I'm considered this idea myself, it's very hard to find good quality Christmas lights these days, it's all made in China cheap garbage. It's too bad because LED tech itself is good, but the consumer strings use the cheapest possible LED modules are are just overall badly designed. I had a 2 sets completely die on me after only a few years of use. I find they are also not as bright as the incandescents.
One thing I'd love to look into one day is making my own using addressable LED modules. They would need to be permanently mounted on the house in such a way that they don't get direct sun light, as no matter what that will start to fade plastic after a while. I'm thinking they could be mounted directly under the soffits. Bulbs could still extend out but they could have replaceable plastic covers so when those do fade over time you can replace just the covers. Some of the cheap ones actually do already work like this, so could use the same kind of caps. The thing I'd want too is to make each LED addressable, using a standard protocol. (no app crap, just a basic serial protocol that can be ran from a raspberry pi).
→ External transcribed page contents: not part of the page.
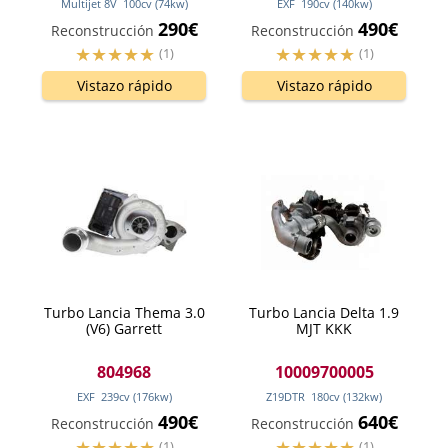
Multijet 8V
100
cv
(74
kw
)
EXF
190
cv
(140
kw
)
290€
490€
Reconstrucción
Reconstrucción
(1)
(1)
Vistazo rápido
Vistazo rápido
Turbo Lancia Thema 3.0
Turbo Lancia Delta 1.9
(V6) Garrett
MJT KKK
804968
10009700005
EXF
239
cv
(176
kw
)
Z19DTR
180
cv
(132
kw
)
490€
640€
Reconstrucción
Reconstrucción
(1)
(1)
This would let me change the colours as I see fit, maybe have them animate etc. Could even have them do stuff for different seasons.
I don't know enough about designing this sort of thing though, like the electronics and coding I could figure out, but the actual plastic molding and the actual physical design would be out of my field of knowledge.
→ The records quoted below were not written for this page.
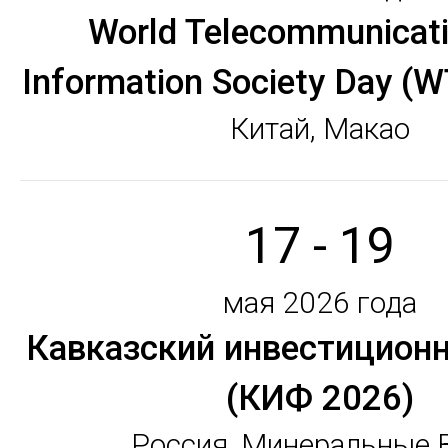
World Telecommunicat
Information Society Day (
Китай, Макао
17 - 19
мая 2026 года
Кавказский инвестицион
(КИФ 2026)
Россия, Минеральные 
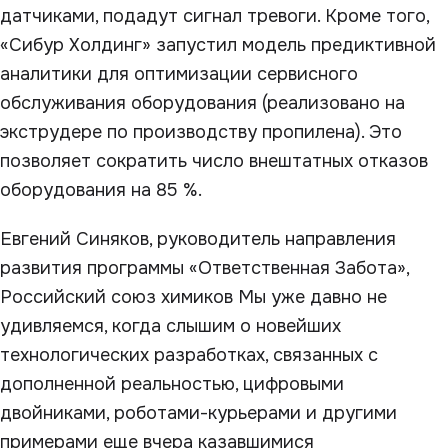
датчиками, подадут сигнал тревоги. Кроме того,
«Сибур Холдинг» запустил модель предиктивной
аналитики для оптимизации сервисного
обслуживания оборудования (реализовано на
экструдере по производству пропилена). Это
позволяет сократить число внештатных отказов
оборудования на 85 %.
Евгений Синяков, руководитель направления
развития программы «Ответственная Забота»,
Российский союз химиков Мы уже давно не
удивляемся, когда слышим о новейших
технологических разработках, связанных с
дополненной реальностью, цифровыми
двойниками, роботами-курьерами и другими
примерами еще вчера казавшимися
The next best thing is to just look into commercial lightning, they are supposedly good to stay year round and each bulb is 120v and has it's own converter, so you're not having to deal with 1 LED going bad and taking out a whole section.
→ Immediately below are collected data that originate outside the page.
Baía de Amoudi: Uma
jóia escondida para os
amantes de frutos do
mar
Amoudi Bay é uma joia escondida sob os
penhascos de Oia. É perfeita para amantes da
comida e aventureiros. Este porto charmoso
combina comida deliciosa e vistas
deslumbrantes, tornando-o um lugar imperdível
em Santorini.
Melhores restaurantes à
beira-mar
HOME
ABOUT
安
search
This is one site I found that sells commercial lights:
https://www.dekralite.com/
I'm tempted to buy at least a pack of bulbs, just to see if I like them, and if I do I will buy more, along with strings. The main thing I always watch out for with LED is that they properly bridge rectify and smooth them out. Unfortunately no company seems to really advertise this. So you pretty much need to buy and see for yourself. I have successfully modified some strings to at least put all the LEDs on the same polarity, then I plug it into a FULL BRIDGE RECTIFIER. It still flickers but at 120hz instead of 60 so it's not as hard on the eyes. Some sets don't have that flicker out of the box and don't require modding though, so at least some of them get it right.